NSL # Rule No 20 ” Just because you can’t do everything is no excuse for doing nothing.”

The American myth of leadership is about heroes and heroines, acting alone, facing down the odds and single handedly wringing change from the masses, John Wayne or Clint Eastwood style.

It never works like that.

Change is a systemic event, meaning that even if it appears to be the force of one person, the time was ripe, the place was receptive and the idea had matured into contemporary relevance. Any big change is the product of a lot of small, almost undetectable changes.

NSL is intent on changing the system. That is why it asks of its Fellows that they add to the momentum of change on the ground through their Project For Change. It does not matter how big or small, what matters is that the NSL fellow experiences agency, and enrolls in leadership as service.

NSL asks candidates- take a look around you. What needs are unmet? Who is invisible? Who is left out? Who is considered beyond hope, or the scope of the normal array of supplies and services? Who needs you to listen to them? Serve them? Respond to what they offer.

Once the candidate assesses where there is a chance to make a difference, then NSL says, Go ahead and test it out. Don’t wait to develop a whole business plan- no, get out there in the field and test it.

See if there is a need. See if there is something you can offer. See if there is a story you can create as prologue, to bring to Washington DC to be part of your story. In other words, we want Fellows to be activists at home in order to become more compelling advocates in DC.
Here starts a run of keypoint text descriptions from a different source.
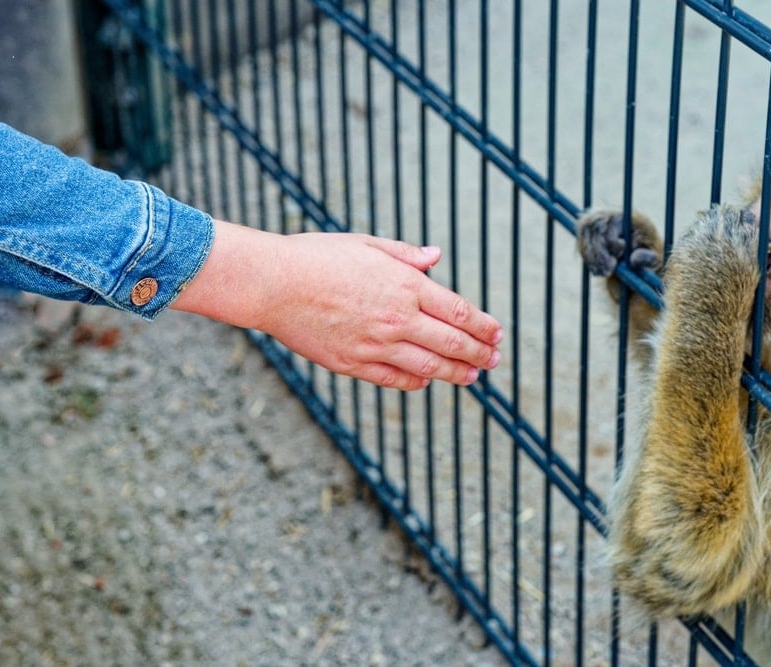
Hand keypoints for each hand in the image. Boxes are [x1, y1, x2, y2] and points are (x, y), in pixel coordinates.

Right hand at [171, 221, 502, 390]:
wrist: (274, 284)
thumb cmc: (317, 256)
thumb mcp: (367, 244)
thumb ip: (406, 255)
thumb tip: (436, 257)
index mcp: (405, 285)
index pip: (459, 311)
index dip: (483, 326)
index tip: (496, 334)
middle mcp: (398, 318)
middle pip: (452, 343)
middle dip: (479, 353)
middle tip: (494, 360)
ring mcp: (376, 345)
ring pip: (430, 366)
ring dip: (456, 373)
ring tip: (472, 377)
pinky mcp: (354, 363)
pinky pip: (395, 378)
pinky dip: (416, 381)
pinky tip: (426, 381)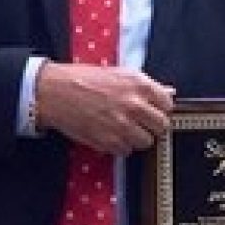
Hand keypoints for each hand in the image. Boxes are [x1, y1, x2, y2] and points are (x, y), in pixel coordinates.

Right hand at [34, 61, 173, 154]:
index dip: (160, 109)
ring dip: (137, 137)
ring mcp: (123, 125)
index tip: (153, 110)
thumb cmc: (85, 79)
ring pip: (146, 142)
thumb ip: (145, 85)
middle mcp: (135, 105)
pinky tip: (109, 133)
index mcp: (140, 85)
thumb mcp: (120, 73)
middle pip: (161, 126)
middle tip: (141, 122)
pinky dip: (120, 146)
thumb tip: (168, 93)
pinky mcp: (109, 142)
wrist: (56, 92)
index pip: (168, 105)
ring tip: (123, 128)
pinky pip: (126, 151)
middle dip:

The political game here often degenerates into a talk fest where a Member who insists on harsh drug laws is an addict himself, or the Member who opposes gay marriage is gay himself. The leader has to live the values he preaches. He has to be an actor, not the audience to the action. And leadership is about following. Who is following you?

When NSL is accepting candidates, we tell them that we will only select you if we feel we are selecting so much more than you. Its fine if the program changes you, but that is not enough. The point of our program is, -Who else will be changed? “who else will stand to benefit from what you learn? If we select you, we aim to change 100.

Some programs become victims of their own success. Like some Ivy League college that students get admitted to, they might think- i got into Harvard, what else do I have to do to prove my success? NSL is not like that. It does not matter what you have done prior to NSL, the program expects that you will do more, or do something different in your quest to be on the program.